What is the I Ching?
The Funeral of the Real » I Ching and the Logos
Here’s an unusual I Ching reading, interpreted with great creative insight from an unfamiliar perspective. The question is “What is the I Ching?”, the answer Hexagram 44 moving at lines 3 and 4 to Hexagram 20. So Joe Chip notices that the trigram for wind or wood is in both hexagrams - first inside heaven, then above the earth, and
“interpreted this as meaning that the I Ching is the wind that blows between heaven and earth, and is created by heaven and received by earth. It could also be the tree between heaven and earth, evoking the tree of life, or axis mundi.”
And his response to Cary Baynes’ ‘fish in the tank’ is remarkable, too.

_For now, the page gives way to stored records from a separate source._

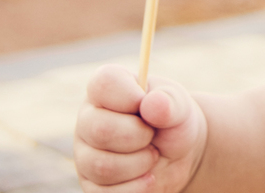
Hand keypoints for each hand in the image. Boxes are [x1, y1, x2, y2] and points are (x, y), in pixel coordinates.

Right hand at [74, 65, 207, 192]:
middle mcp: (88, 119)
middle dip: (139, 135)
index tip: (147, 103)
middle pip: (100, 130)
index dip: (129, 95)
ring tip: (153, 154)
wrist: (179, 154)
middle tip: (153, 134)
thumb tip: (152, 103)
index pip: (103, 83)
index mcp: (107, 89)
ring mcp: (85, 155)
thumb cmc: (173, 119)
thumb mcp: (179, 105)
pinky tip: (150, 177)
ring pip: (102, 166)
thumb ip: (169, 101)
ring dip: (140, 163)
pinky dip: (137, 187)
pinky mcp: (91, 185)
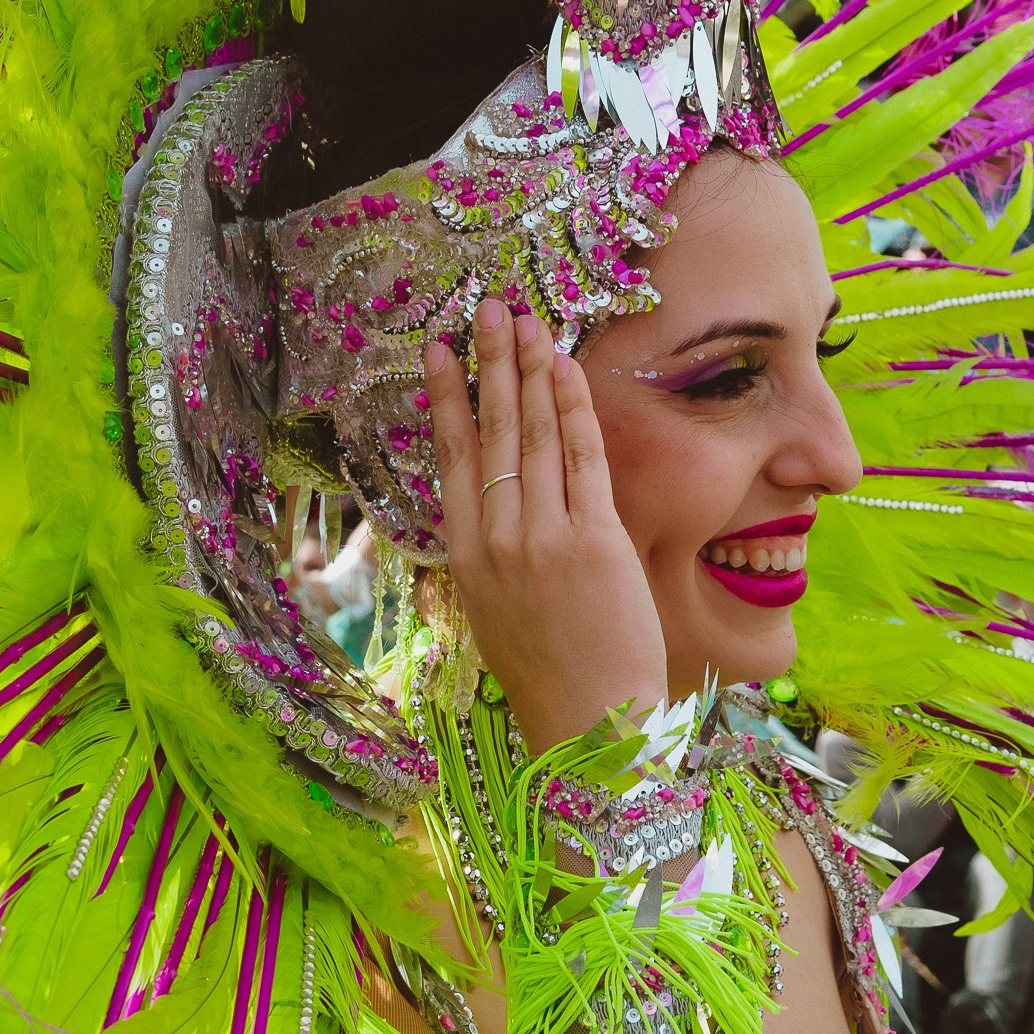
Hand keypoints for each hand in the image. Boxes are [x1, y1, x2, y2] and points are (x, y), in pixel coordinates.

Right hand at [424, 300, 666, 753]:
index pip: (452, 458)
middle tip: (487, 308)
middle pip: (491, 432)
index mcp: (465, 556)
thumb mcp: (497, 612)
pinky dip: (572, 409)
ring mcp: (543, 536)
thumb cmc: (551, 675)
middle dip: (489, 363)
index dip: (447, 399)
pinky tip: (565, 369)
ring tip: (525, 322)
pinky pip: (582, 458)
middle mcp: (496, 539)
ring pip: (533, 435)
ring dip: (529, 370)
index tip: (439, 351)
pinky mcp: (594, 540)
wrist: (589, 725)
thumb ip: (495, 555)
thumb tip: (496, 509)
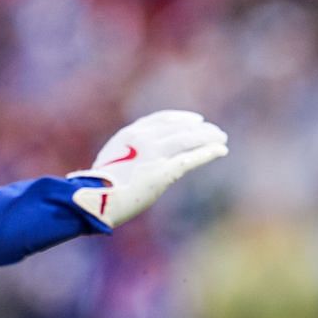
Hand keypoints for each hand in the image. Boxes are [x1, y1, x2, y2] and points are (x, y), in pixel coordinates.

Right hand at [67, 110, 228, 227]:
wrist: (94, 200)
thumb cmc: (98, 189)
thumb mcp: (110, 165)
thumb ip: (127, 158)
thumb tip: (135, 165)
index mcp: (128, 135)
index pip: (161, 120)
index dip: (180, 118)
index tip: (195, 120)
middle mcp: (143, 139)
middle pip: (178, 127)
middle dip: (199, 128)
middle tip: (214, 130)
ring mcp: (154, 154)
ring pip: (188, 139)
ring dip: (208, 137)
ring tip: (222, 138)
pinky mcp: (164, 171)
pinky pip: (191, 158)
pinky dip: (208, 152)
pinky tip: (221, 150)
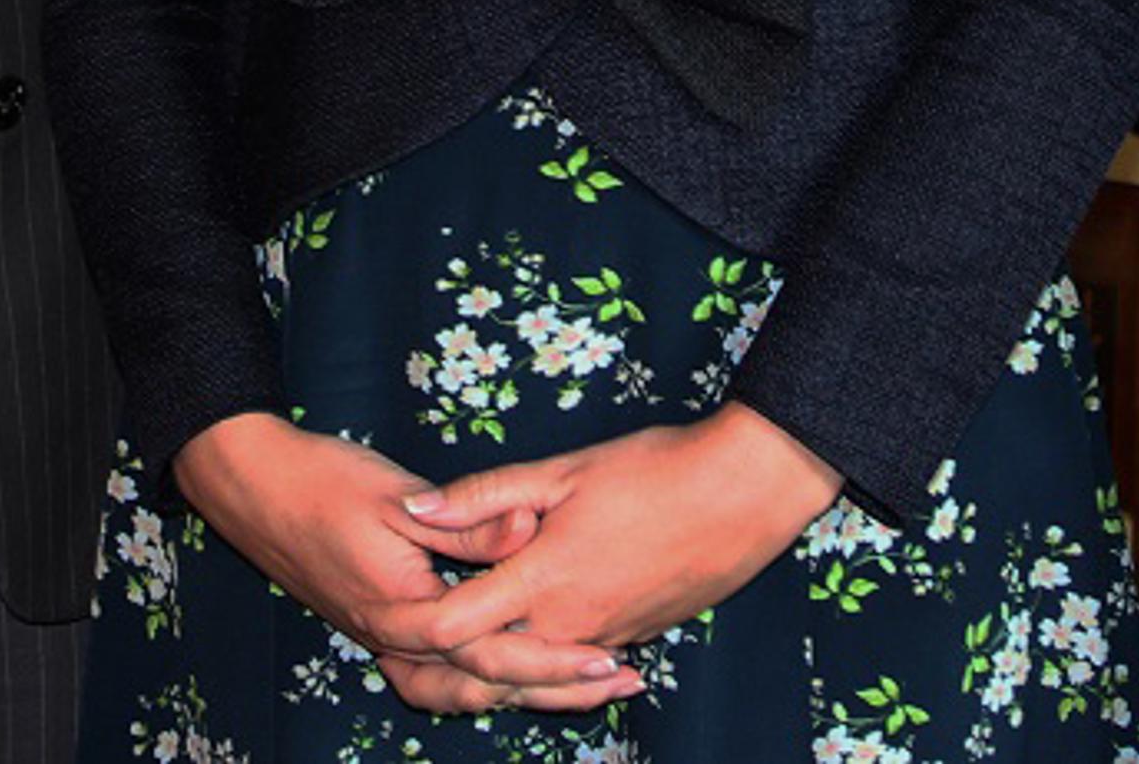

February 20th, 2006 at 10:40 pm
[...] These days “Gnostic” as a label feels like an ill-fitting suit. Ill-fitting suits are always bad, by definition. Better options include: a well-tailored suit, or casual but stylish. Given my personal dispositions, I’d have to go with casual but stylish. My blog has been getting a minor amount of attention outside of the Gnostocosm as well. I was flattered to find my first I Ching post referenced by Answers, an I Ching blog. Some of the things I talk about obviously have appeal beyond online Gnosticism. I think this blog can be Gnostic without being “a Gnostic blog.” And I can be Gnostic without being a Gnostic. [...]
October 22nd, 2006 at 7:37 pm
A friend of mine has a blog on various religious topics. It comments on Gnosticism occasionally, often in a satirical light. I’d be curious to hear your take on things. It’s at link
Some gnostic related postings include;
http://tim.2wgroup.com/blog/archives/001204.html
http://tim.2wgroup.com/blog/archives/001197.html
http://tim.2wgroup.com/blog/archives/001261.html
Good luck!
October 23rd, 2006 at 10:22 am
Thanks for the links, that’s a well-written blog. I couldn’t really comment on Gnosticism, though - I just liked the way this particular Gnostic looked at Yi.